Acquistare locale vuol dire privilegiare la filiera corta, cioè ridurre i passaggi tra i produttori e i consumatori, eliminando gli intermediari, con vantaggi di riduzione degli impatti ambientali, di sostegno agli agricoltori italiani e riduzione della spesa settimanale. La filiera italiana è il prodotto alimentare le cui materie prime derivano dall’agricoltura italiana e il cui processo di trasformazione avviene totalmente nel nostro Paese. È, infatti, evidente come più lungo sia il viaggio effettuato da un alimento, maggiori siano l’inquinamento, i consumi di energia e le emissioni di gas serra associate.
Ed infine la dimensione dello spreco alimentare ha numeri veramente alti:
  • 1/3 della produzione mondiale non raggiunge i nostri stomaci
  • 1 miliardo e 600 milioni di tonnellate di alimenti viene gettato
  • l’80% è ancora buono.

    Oltre alle ripercussioni etiche, un cibo che non nutre nessuno è anche dannoso: l’acqua necessaria per produrre il cibo che si spreca a livello mondiale è di 250 miliardi di litri, si sprecano 1,4 miliardi di ettari di suolo (si sfrutta inutilmente ossia il 30% della superficie agricola), si immettono nell’atmosfera 3,3 miliardi di tonnellate di CO2, (la terza fonte di emissione dopo la Cina e gli USA). In Italia, lo spreco di cibo ha numeri altrettanto impressionanti: vale complessivamente 8,1 miliardi di euro l'anno, ovvero 6,5 euro settimanali a famiglia e 630 grammi di cibo buttati ogni settimana.
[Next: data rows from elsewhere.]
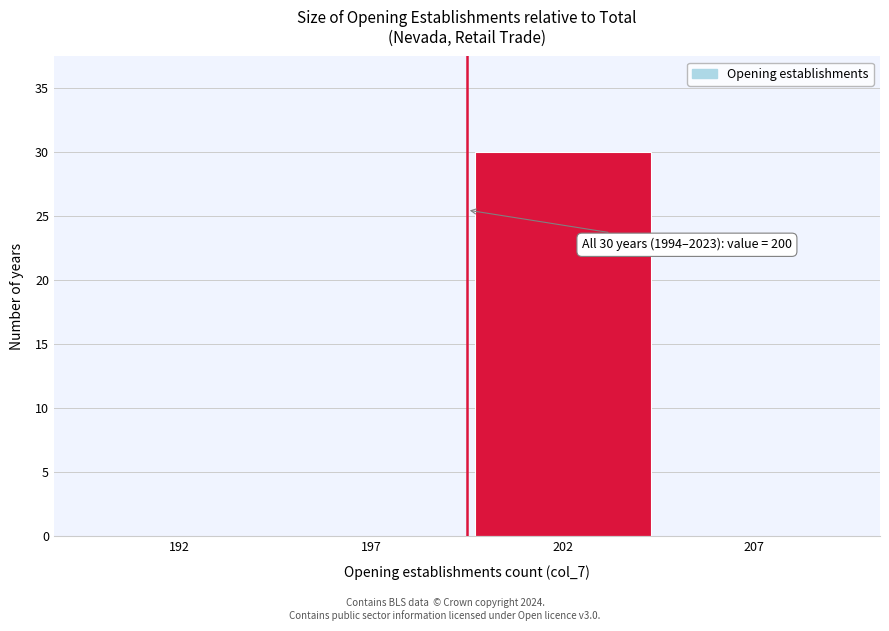

Reading left to right, what are all the values shown in this chart?

192=0	197=0	202=30	207=0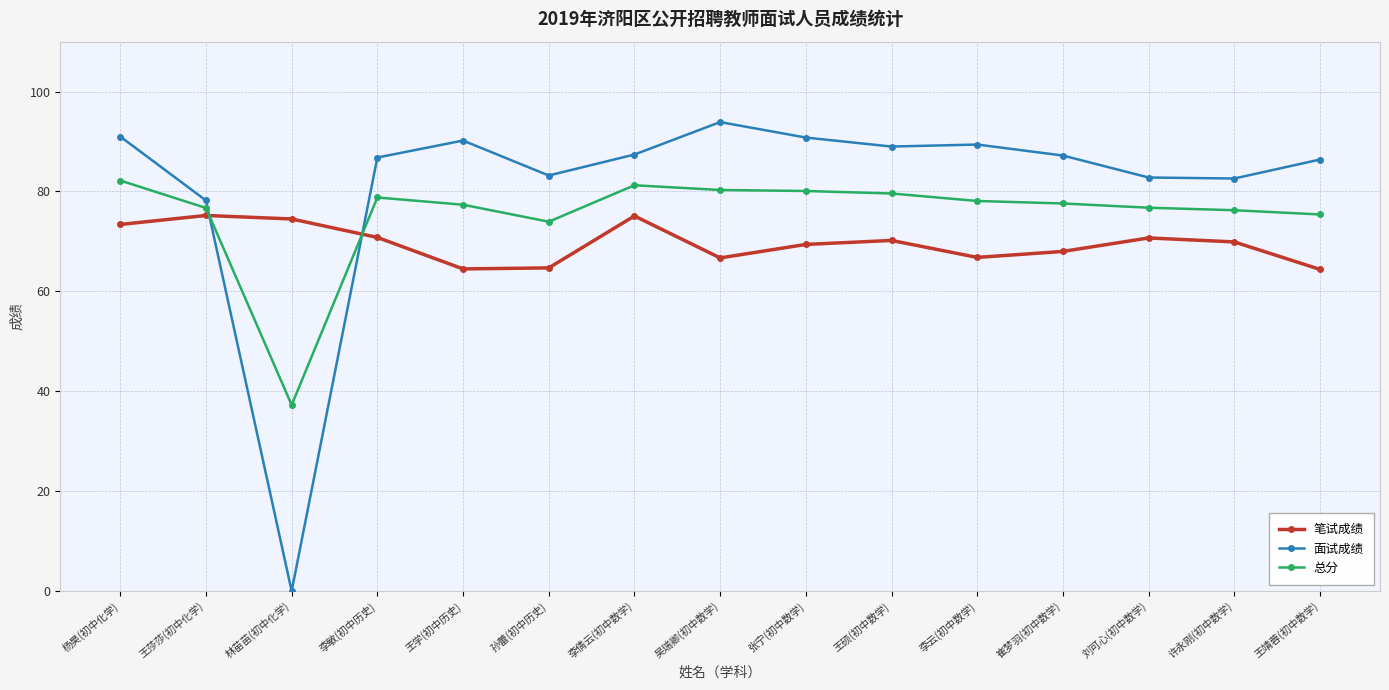

The value of 面试成绩 at 李云(初中数学) is 89.4. True or false?

True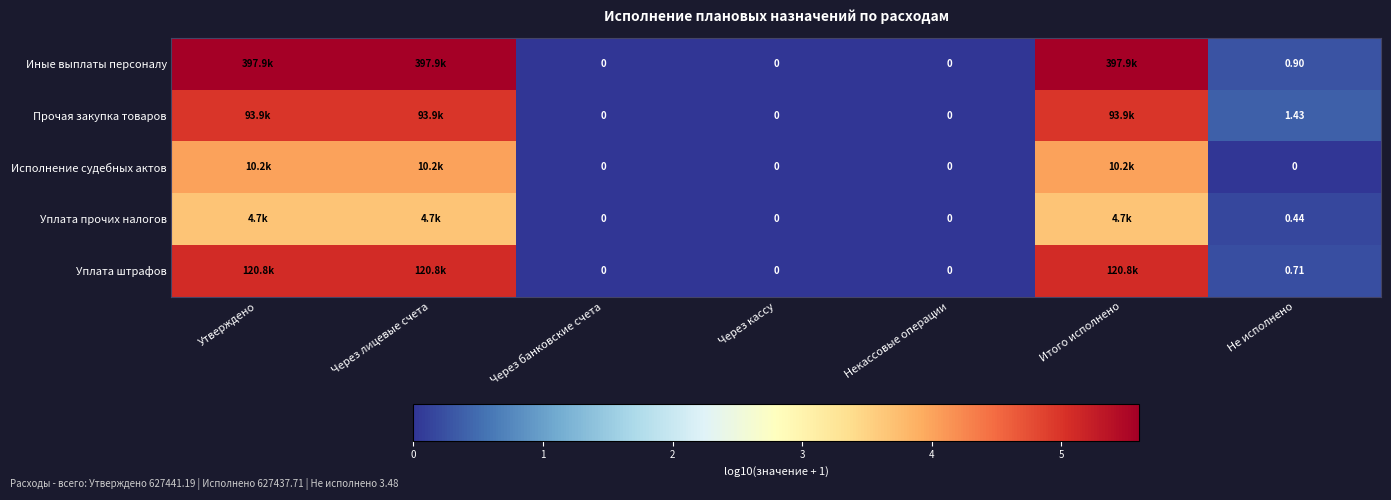

Is the value of Иные выплаты персоналу at Не исполнено greater than the value of Прочая закупка товаров at Не исполнено?

No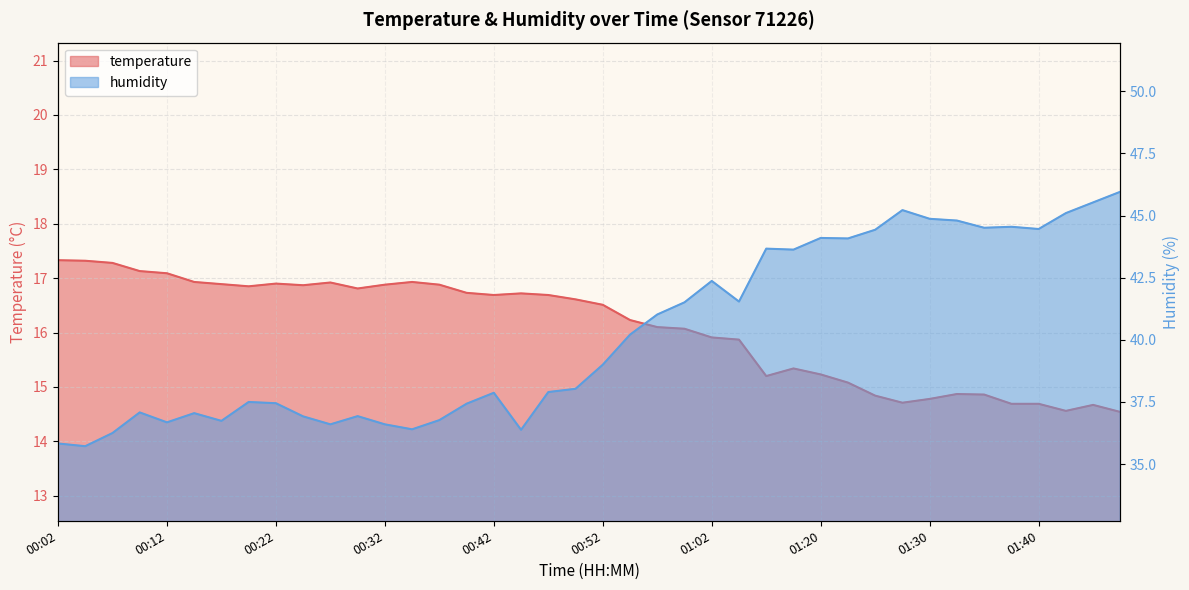

Reading left to right, extract all data points from this chart.

temperature: 17.3	17.3	17.3	17.1	17.1	16.9	16.9	16.9	16.9	16.9	16.9	16.8	16.9	16.9	16.9	16.7	16.7	16.7	16.7	16.6	16.5	16.2	16.1	16.1	15.9	15.9	15.2	15.3	15.2	15.1	14.8	14.7	14.8	14.9	14.9	14.7	14.7	14.6	14.7	14.5
humidity: 35.8	35.7	36.2	37.1	36.7	37.0	36.7	37.5	37.5	36.9	36.6	36.9	36.6	36.4	36.8	37.4	37.9	36.4	37.9	38.0	39.0	40.2	41.0	41.5	42.4	41.5	43.7	43.6	44.1	44.1	44.4	45.2	44.9	44.8	44.5	44.5	44.5	45.1	45.5	46.0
E poi ci sono gli imballaggi degli alimenti : ciascun italiano produce oltre 528 kg di rifiuti l’anno, per un costo medio di gestione di 186 euro per famiglia. Circa il 40% dei rifiuti è costituito da imballaggi. La maggior parte degli alimenti che acquistiamo per poter arrivare sullo scaffale del supermercato e poi nelle nostre case ha bisogno di essere impacchettato o confezionato. Gli imballaggi però, una volta giunti nelle nostre case e conclusa la propria funzione di “protezione e trasporto”, si trasformano in rifiuti da smaltire. Il problema dei rifiuti si risolve anche limitando a monte la quantità di scarti che produciamo: come consumatori possiamo scegliere di acquistare merci con meno imballaggi, ricordando che questi rappresentano un costo a carico dell’ambiente in quanto richiedono risorse (energia, acqua, materie prime) per essere prodotti e hanno impatti sulle emissioni di gas serra, sulla biodiversità e salute umana. Inoltre gli imballaggi incidono notevolmente sul prezzo del prodotto finito. La soluzione sta nella scelta di prodotti sfusi e alla spina (in cui i consumatori si recano nei punti vendita muniti di un contenitore che poi riempiranno grazie al sistema dei dispenser) che puntano a ridurre rispettivamente i contenitori necessari o a permetterne il riutilizzo. Queste metodologie di vendita dovrebbero diventare pratica diffusa per la gran parte dei prodotti (frutta,verdura, detersivi, latte, pasta, acqua minerale e quant’altro) quanto prima. Per adesso quello che possiamo fare è acquistare il più possibile fresco magari iscrivendoci a dei gruppi di acquisto solidale.